SUPPLIED TEXT:

□ □ □ □

A rear arm (not shown) having a pair of arm members extending backward is connected to lower rear parts of the main frames 16 a via a connection member 41. The ends of the axle of the rear wheel 12 are rotatably supported at the rear ends of the arm members of the rear arm to allow rotation of the rear wheel 12 about the axle. A motor unit 42 is attached to the outside of one of the arm members of the rear arm in such a manner as to cover the arm member. A drive motor 43, which can be operated on electric power generated by at least the fuel cell 25, and a reduction mechanism are housed in the motor unit 42. The rear wheel 12 is rotated by the operation of the drive motor 43 to propel the motorcycle 10.
Shock absorbers 44 extend between the rear ends of the main frames 16 a and the upper rear ends of the rear arm. The expansion and contraction of the shock absorbers 44 allows swinging movement of the rear end of the rear arm. A brake, such as a drum brake (not shown) is attached on the side of the inner side the motor unit 42. The operation of the drive motor 43 is controlled by the power source system control device 50 in accordance with the amount by which the grip is operated, and automatically generates drive power in the rear wheel 12.
The motorcycle 10 has a rotary stand 45 for keeping the motorcycle 10 in an upright state when it is in a stationary state. The stand 45 is moved to its upper position as shown by solid lines in FIG. 1 when the motorcycle 10 is driven, and moved to its lower position as shown by double-dot dash lines in FIG. 1 so that the stand 45 can support the motorcycle 10 when the motorcycle 10 is held stationary. In addition, the fuel cell system S has a booster 46 for raising the voltage of the electric power generated by the fuel cell 25 and a backflow-preventing diode 47. An electric circuit 48 can comprise the fuel cell 25, the battery 26, the drive motor 43, the booster 46, the diode 47, and electric wires connecting them.

□ □ □ □

SUPPLIED MATERIAL:
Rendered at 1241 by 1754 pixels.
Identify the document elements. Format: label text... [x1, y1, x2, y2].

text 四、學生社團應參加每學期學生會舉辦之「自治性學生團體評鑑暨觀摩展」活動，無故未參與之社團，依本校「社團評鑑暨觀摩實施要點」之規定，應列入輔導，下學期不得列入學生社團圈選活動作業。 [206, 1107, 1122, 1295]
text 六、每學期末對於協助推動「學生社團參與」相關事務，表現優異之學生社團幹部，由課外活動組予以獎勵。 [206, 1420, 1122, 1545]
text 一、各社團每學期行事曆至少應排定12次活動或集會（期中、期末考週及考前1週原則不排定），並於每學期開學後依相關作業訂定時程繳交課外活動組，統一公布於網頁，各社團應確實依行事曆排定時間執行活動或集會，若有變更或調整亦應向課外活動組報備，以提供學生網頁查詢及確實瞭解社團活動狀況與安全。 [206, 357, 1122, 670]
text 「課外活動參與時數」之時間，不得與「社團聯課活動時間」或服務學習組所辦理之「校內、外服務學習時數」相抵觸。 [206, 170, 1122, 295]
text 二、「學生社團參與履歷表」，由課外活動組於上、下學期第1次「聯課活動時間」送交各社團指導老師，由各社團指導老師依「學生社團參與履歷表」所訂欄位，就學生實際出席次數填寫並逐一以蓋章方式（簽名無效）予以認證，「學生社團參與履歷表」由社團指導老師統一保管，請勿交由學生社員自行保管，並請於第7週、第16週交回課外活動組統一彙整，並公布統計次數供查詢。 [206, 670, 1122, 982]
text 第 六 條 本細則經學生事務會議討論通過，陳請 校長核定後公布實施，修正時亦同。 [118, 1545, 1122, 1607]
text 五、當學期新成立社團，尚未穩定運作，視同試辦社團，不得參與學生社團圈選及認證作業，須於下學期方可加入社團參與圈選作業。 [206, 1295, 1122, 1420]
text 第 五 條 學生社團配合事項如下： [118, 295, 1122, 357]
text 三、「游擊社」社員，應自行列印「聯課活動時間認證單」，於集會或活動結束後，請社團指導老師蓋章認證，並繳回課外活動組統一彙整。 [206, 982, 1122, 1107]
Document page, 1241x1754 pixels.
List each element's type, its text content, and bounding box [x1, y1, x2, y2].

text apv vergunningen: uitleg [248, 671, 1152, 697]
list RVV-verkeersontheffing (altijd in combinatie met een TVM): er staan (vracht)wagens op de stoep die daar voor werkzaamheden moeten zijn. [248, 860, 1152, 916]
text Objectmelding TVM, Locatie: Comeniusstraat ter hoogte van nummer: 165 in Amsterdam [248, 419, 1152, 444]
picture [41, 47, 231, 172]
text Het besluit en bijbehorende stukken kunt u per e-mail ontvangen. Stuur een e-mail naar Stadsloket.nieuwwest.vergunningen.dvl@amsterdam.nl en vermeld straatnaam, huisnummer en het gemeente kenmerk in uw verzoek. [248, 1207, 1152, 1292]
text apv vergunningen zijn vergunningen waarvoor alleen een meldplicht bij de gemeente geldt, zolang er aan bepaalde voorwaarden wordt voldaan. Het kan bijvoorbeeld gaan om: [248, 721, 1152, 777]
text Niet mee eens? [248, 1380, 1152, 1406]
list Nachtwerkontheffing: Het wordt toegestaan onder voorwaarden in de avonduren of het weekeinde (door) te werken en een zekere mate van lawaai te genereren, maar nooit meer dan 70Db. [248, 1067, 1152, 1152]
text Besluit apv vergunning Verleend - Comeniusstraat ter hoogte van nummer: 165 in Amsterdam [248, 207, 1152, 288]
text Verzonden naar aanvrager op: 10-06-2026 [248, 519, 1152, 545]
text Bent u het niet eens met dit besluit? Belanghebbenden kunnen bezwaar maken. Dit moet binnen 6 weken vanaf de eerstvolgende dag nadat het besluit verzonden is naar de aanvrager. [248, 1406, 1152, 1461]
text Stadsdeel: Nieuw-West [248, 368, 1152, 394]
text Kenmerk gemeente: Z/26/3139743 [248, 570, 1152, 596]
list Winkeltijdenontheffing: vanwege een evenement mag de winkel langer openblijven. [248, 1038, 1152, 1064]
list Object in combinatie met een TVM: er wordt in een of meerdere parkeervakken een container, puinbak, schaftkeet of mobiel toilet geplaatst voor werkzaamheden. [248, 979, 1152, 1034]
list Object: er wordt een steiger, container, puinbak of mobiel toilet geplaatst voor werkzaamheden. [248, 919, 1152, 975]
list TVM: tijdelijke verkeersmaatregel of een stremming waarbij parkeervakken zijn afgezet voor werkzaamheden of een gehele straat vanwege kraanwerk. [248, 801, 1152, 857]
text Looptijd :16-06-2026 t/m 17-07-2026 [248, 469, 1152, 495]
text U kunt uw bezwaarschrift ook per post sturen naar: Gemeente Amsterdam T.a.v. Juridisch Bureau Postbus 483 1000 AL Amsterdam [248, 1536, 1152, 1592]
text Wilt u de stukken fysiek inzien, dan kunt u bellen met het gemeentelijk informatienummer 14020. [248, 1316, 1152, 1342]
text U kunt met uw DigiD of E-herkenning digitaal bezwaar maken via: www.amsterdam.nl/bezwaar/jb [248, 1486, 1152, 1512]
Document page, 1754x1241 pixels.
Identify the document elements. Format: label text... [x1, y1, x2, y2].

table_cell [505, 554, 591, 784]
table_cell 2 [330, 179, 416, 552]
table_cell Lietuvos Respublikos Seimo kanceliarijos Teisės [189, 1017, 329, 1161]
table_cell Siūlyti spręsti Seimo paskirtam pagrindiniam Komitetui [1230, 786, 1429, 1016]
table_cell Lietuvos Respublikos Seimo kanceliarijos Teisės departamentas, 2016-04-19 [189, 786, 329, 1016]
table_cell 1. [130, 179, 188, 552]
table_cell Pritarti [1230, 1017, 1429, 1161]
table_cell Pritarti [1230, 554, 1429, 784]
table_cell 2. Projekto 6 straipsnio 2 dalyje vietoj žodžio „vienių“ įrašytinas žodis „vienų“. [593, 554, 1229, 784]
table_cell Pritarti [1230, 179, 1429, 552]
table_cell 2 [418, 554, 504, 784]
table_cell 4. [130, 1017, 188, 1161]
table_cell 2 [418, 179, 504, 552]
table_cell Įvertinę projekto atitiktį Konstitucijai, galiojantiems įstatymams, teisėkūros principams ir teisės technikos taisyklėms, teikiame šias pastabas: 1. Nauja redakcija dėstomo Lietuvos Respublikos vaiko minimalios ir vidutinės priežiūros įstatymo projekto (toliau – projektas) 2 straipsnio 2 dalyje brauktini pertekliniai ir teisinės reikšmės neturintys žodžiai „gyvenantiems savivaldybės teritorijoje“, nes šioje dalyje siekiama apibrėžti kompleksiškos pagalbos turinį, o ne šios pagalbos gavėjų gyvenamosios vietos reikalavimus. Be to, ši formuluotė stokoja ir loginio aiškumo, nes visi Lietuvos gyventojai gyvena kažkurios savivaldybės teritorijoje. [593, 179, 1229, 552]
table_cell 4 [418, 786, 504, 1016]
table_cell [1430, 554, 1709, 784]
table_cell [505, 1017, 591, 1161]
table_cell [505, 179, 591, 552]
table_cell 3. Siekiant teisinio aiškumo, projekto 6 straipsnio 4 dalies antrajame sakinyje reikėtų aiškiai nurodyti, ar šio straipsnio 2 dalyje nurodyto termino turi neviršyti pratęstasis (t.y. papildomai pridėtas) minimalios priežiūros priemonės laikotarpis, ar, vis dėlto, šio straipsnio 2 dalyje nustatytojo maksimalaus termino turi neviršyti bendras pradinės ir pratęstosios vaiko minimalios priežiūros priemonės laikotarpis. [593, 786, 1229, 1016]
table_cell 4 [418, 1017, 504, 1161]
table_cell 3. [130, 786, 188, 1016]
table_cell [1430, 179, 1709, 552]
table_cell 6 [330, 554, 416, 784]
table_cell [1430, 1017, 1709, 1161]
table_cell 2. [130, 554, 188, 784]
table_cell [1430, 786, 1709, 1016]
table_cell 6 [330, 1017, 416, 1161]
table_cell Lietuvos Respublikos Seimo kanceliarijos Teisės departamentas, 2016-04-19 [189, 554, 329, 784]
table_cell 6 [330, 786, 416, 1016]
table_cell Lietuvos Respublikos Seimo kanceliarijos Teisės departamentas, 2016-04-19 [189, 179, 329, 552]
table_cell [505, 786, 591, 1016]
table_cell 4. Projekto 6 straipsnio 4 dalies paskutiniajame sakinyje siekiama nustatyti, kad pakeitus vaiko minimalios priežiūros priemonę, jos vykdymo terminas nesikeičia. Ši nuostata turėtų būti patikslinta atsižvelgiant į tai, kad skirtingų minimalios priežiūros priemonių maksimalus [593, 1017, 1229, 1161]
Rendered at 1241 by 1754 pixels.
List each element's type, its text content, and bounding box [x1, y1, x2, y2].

□ □ □ □

SHORT TASK A: In the motorcycle description, why is the stand 45 moved to its lower position? Answer in one to three sentences.
SHORT TASK B:
Answer these questions from the motorcycle description:
(i) What two things are housed in the motor unit 42?
(ii) What controls the operation of the drive motor 43, and what is that control based on?
(iii) What is the booster 46 for?
SHORT TASK C: List every part that the motorcycle description says the electric circuit 48 can comprise.

EXERCISE RESULT A: The stand 45 is moved to its lower position so that it can support the motorcycle 10 when the motorcycle is held stationary. This keeps the motorcycle upright when it is not being driven.

EXERCISE RESULT B:
(i) The drive motor 43 and a reduction mechanism.
(ii) The power source system control device 50 controls it, based on the amount by which the grip is operated.
(iii) It raises the voltage of the electric power generated by the fuel cell 25.

EXERCISE RESULT C:
- the fuel cell 25
- the battery 26
- the drive motor 43
- the booster 46
- the diode 47
- the electric wires connecting them